In 2017, a Times journalist interviewed a man at a meeting in St Paul’s Bay who looked just like Charles Azzopardi of Azzopardi Fisheries. His name was Charles Azzopardi. He said that new technology was in place that would prevent further pollution. He also apologised “for any inconvenience caused”, and added that he had done the same in 2016 (“anke is-sena l-oħra”).

Every year in summer, Mostin make merry at the feast of Santa Marija, cicadas sing hide-and-seek in trees, shopkeepers shift bagloads of charcoal, and Charles Azzopardi gives an interview in which he promises new technology and apologises for any inconvenience caused.

It’s become something of a summer ritual, this. The wind refuses to be bribed, and the ‘cleanest sea in the Mediterranean’ and its inhabitants get all slimed up. A man apologises, the experts move in with their instruments, ministers scramble to find the right big words, and all is quickly and conveniently forgotten.

Ritual being what it is, we cannot not accept Azzopardi’s apologies. Instead, all we can do is look on as a fish that is classified as endangered on the definitive Red List of Threatened Species is exploited, bringing down with it a whole ecosystem. Perhaps Azzopardi is right after all: the slime is but a minor inconvenience compared to the real threat.

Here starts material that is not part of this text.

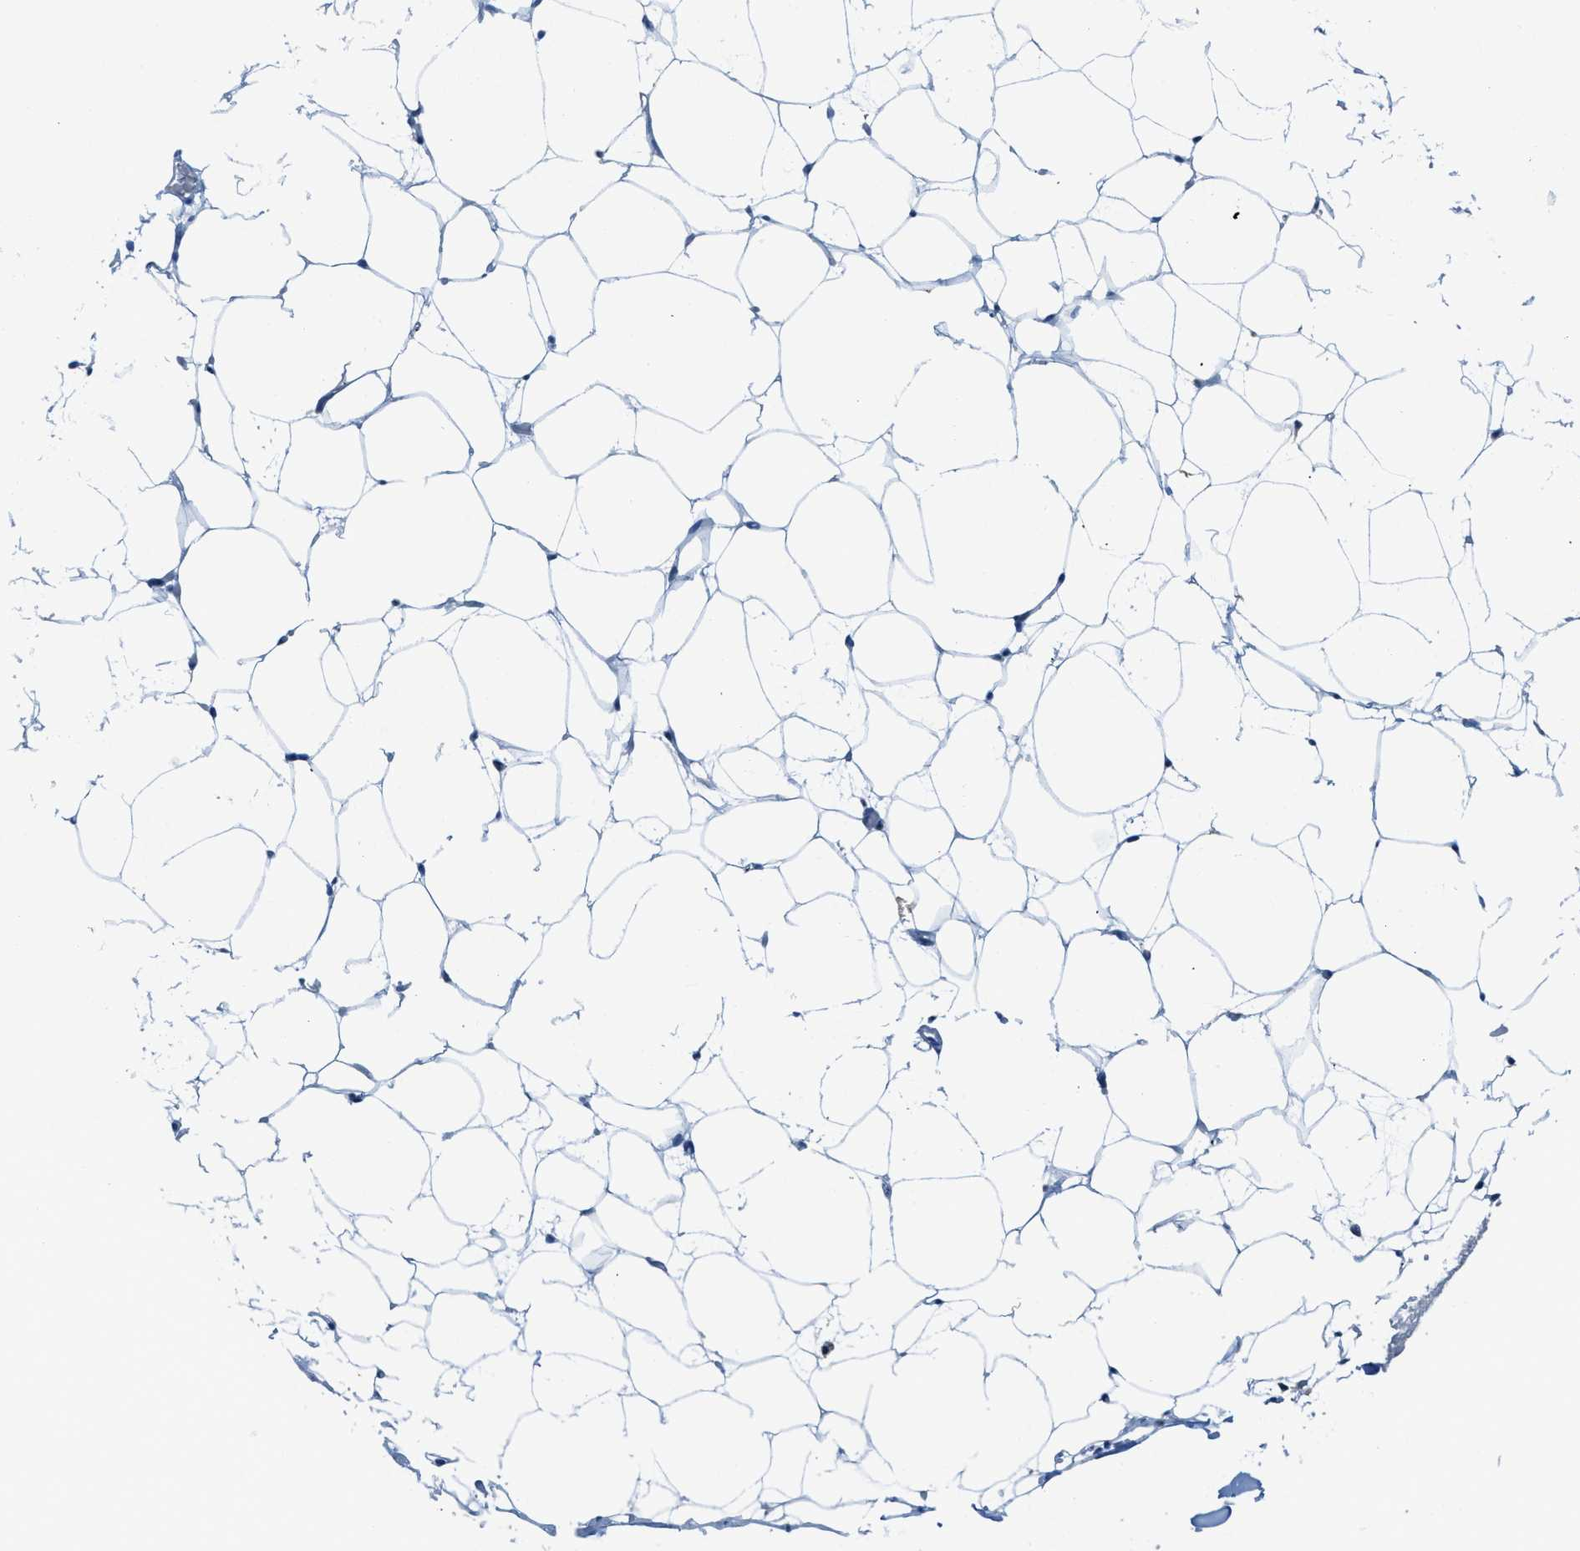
{"staining": {"intensity": "negative", "quantity": "none", "location": "none"}, "tissue": "adipose tissue", "cell_type": "Adipocytes", "image_type": "normal", "snomed": [{"axis": "morphology", "description": "Normal tissue, NOS"}, {"axis": "topography", "description": "Breast"}, {"axis": "topography", "description": "Soft tissue"}], "caption": "The histopathology image shows no significant positivity in adipocytes of adipose tissue. (DAB IHC visualized using brightfield microscopy, high magnification).", "gene": "SERPINB1", "patient": {"sex": "female", "age": 75}}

Every year in summer, Mostin make merry at the feast of Santa Marija… and Charles Azzopardi promises new technology and apologises for any inconvenience caused

There’s something profoundly nineteenth century about the tuna ranching industry. It’s that sense that nature will never give out, even as the whaling fleets stretch populations to breaking point and hungry sailors stock up on Great auks until the very last one is clubbed to death off Iceland.     

We’re told it’s great for the economy. Last year, the tuna-ranching industry left Malta with a hefty trade surplus with Japan, cars or no cars. Over €120 million worth of tuna was exported to Japan in 2017 alone, most of it to end up as sashimi.

And yet, the astonishing income involved is misleading. Last year I had a conversation with the aptly-named Alicia Said, a fisheries expert who at the time worked for a world-leading institute at the University of Kent. She told me that I shouldn’t be too cross at the fishermen who daily wrought havoc with their trammel nets (pariti) along the coast, simply because most of them have no choice. It was a topic she had researched and written about.

I took the hint and read her work. Even shrunk to fit a nutshell, the story’s unsettling indeed. Backed by powerful and possibly corrupt interests (Said cites a source that says that tuna operators routinely bribe Maltese politicians), the tuna-ranching industry has bled artisanal fishers of tuna-catching quotas and elbowed them to the overfished, unsustainable and economically-vulnerable margins of their trade.

I quote from Said’s work: “These processes are generating a deep socio-ecological crisis which would appear to be beneath the radar of the Maltese government. As a result, the prospects in fishing have become bleak at multiple levels, and artisanal fishers are gradually abandoning the commercial fishing sector for they sense that the tide has turned against them.”

An old and not-so-shocking story, some might say – when the motor car was invented, carriage-makers found themselves in trouble, and so on. Except there are currently four tuna-ranch operators in Malta, and they get to carve up a chunky €120 million. There are hundreds of artisanal fishers, and they are left with the dwindling numbers of pathetic cuttlefish in their trammel nets.

So no, the tuna-ranching industry does not do Malta proud. On the contrary, it is an indictment of a kind of politics that privileges the rapacious few and impoverishes the many, and contributes to the decimation of marine life in the process.

It is depressing to see the Prime Minister parade Charles Azzopardi like some kind of prize athlete. He represents an industry that has economically, socially and culturally dispossessed hundreds of people in Malta alone, and ravaged marine ecosystems the world over.

Let there be slime, because without it no one would notice.